Oui absolument, la Constitution et le mode électoral. Il faut choisir une bonne fois pour toutes, ou bien un système présidentiel ou un système parlementaire. On ne peut pas rester dans cette chose hybride. Personnellement, je préfère le système présidentiel. Dans un pays qui a besoin de mettre toutes les énergies en symbiose, un pays où l’administration a besoin d’être pilotée, le Président aura la légitimité populaire de constituer son gouvernement. Il sera responsable devant le parlement et respectueux de la légalité, dans un Etat de droit. Compte tenu des défis que nous affrontons, c’est important.
Maintenant, un véritable régime parlementaire est envisageable où une véritable majorité, au-delà de 50%, est en mesure de soutenir la politique du chef du gouvernement. Pour ce faire, il faut changer la constitution et le mode électoral. Je pense que c’est indispensable, si on veut que l’Etat tunisien ne s’affaiblisse pas davantage, si l’on veut engager les grandes réformes devenues aujourd’hui urgentes. Comment le faire en l’état ? Si pour chaque réforme, il faut engager des négociations interminables, fédérer les partis politiques, essayer de rapprocher les vues ? Il est indispensable de ne plus faire perdre de temps aux Tunisiens. Il faut engager des réformes sans négocier au-delà de ce qui est nécessaire avec les partenaires. Ce qu’on a pris l’habitude d’appeler le pacte national ou les chartes sont inutiles. Il est urgent de modifier la constitution. On était obsédé par la constitution. On la considérait comme la «meilleure», tout simplement parce que la Chariaa n’a pas été instituée comme norme fondamentale. On avait oublié alors que le système politique qu’elle mettait en place était un système pas seulement hybride, mais défectueux sur le plan de l’organisation des pouvoirs publics.
Pour le moment après le vote de défiance, selon la Constitution, c’est le Président de la République qui est appelé à choisir la personnalité la plus apte à former un gouvernement, que pensez-vous de cette tournure des événements ?
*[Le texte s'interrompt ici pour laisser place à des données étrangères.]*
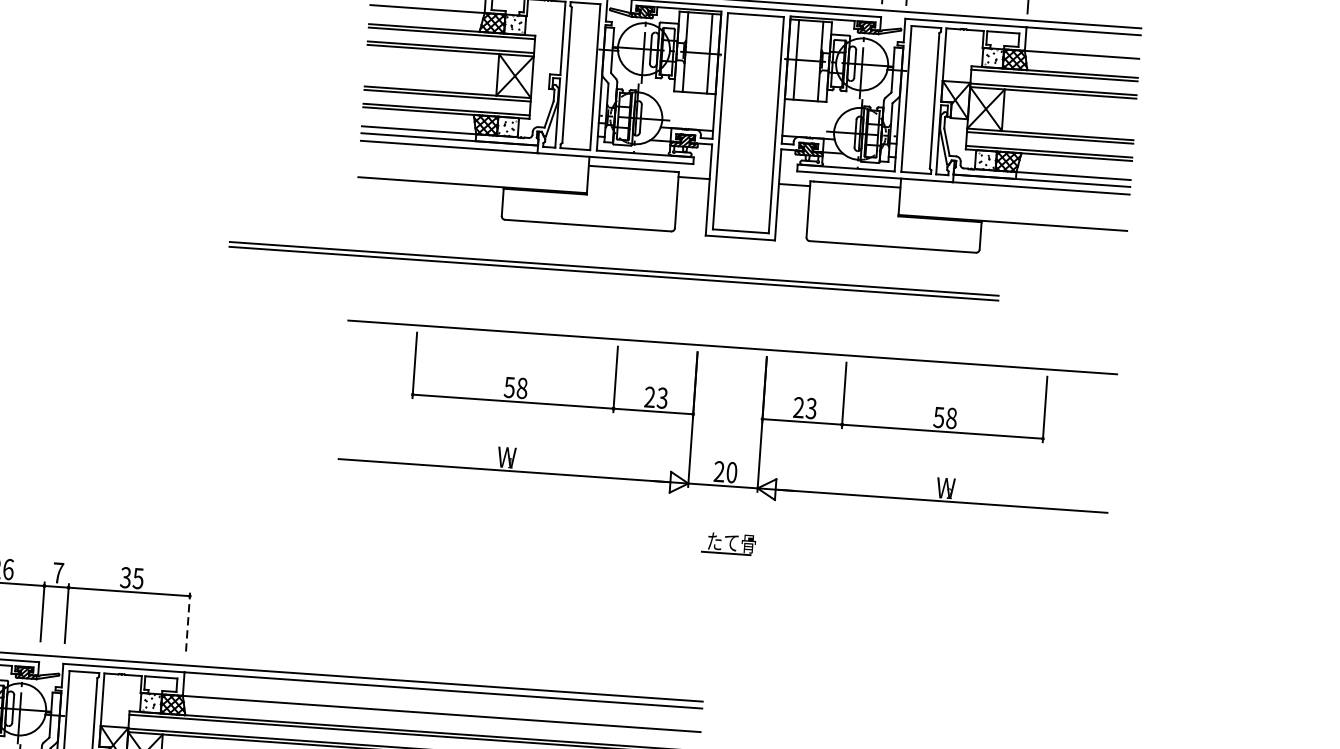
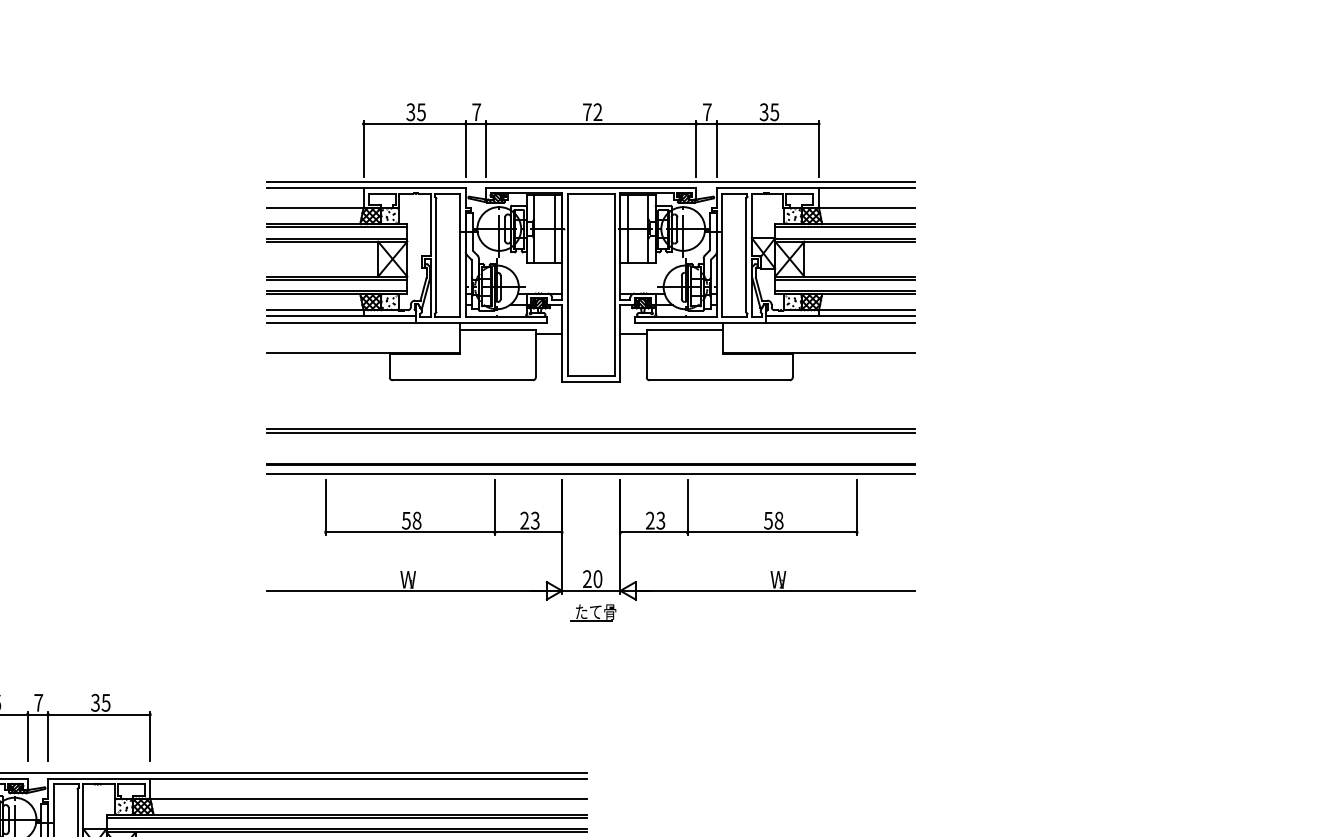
part: (613, 270) -> (590, 430), moved
line: (732, 336) -> (590, 464), added
part: (728, 543) -> (593, 612), moved
line: (188, 622) -> (150, 736), dashed -> solid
C’était inattendu. Quelle que soit la personne, nous sommes dans un système, nous venons d’en parler, où il appartient au parlement de lui accorder sa confiance. Donc, s’il fait la même erreur que le parti Ennahdha, c’est-à-dire, choisir une personne incapable de fédérer les compétences, non charismatique, qui n’a pas les moyens de gouverner, je pense que nous serons confrontés à la même impasse. J’espère que le prochain chef de gouvernement qui sera choisi saura élargir sa base politique pour obtenir la confiance du parlement. Sinon, aller vers le scénario d’élections anticipées dans les conditions régionales où nous sommes, c’est prendre de grands risques. Les institutions peuvent nous échapper. C’est dangereux !
Quelle position préconisez-vous face à la crise libyenne. Comment préserver les intérêts de la Tunisie ?
Je ne suis pas expert dans les questions géostratégiques. Mais je vois seulement que la politique tunisienne mise en place depuis l’indépendance par Bourguiba est une bonne politique. Préserver notre pays qui n’a pas les moyens d’intervenir dans des conflits internationaux.
Il faut également rester en dehors des axes pour préserver notre sécurité et notre indépendance. Je pense que depuis 2011, nous nous sommes écartés de cette politique avec le gouvernement de la Troïka et Marzouki. Béji a voulu renouer avec la ligne bourguibienne. Il avait réussi tant bien que mal. Pour le moment, nous nous écartons de nouveau de cette orientation. Nous avons changé de position à l’égard des grandes questions régionales, telle que la question libyenne sans avoir les moyens de défendre cette position. Visiblement, nous nous sommes alignés sur un camp, sans avoir les moyens de nous protéger si jamais ce camp-là perdait. Franchement, nous sommes dans une situation extrêmement difficile et j’ai bien peur que nous n’en payions le prix fort. Recentrer la diplomatie tunisienne devra être l’un des objectifs du nouveau gouvernement.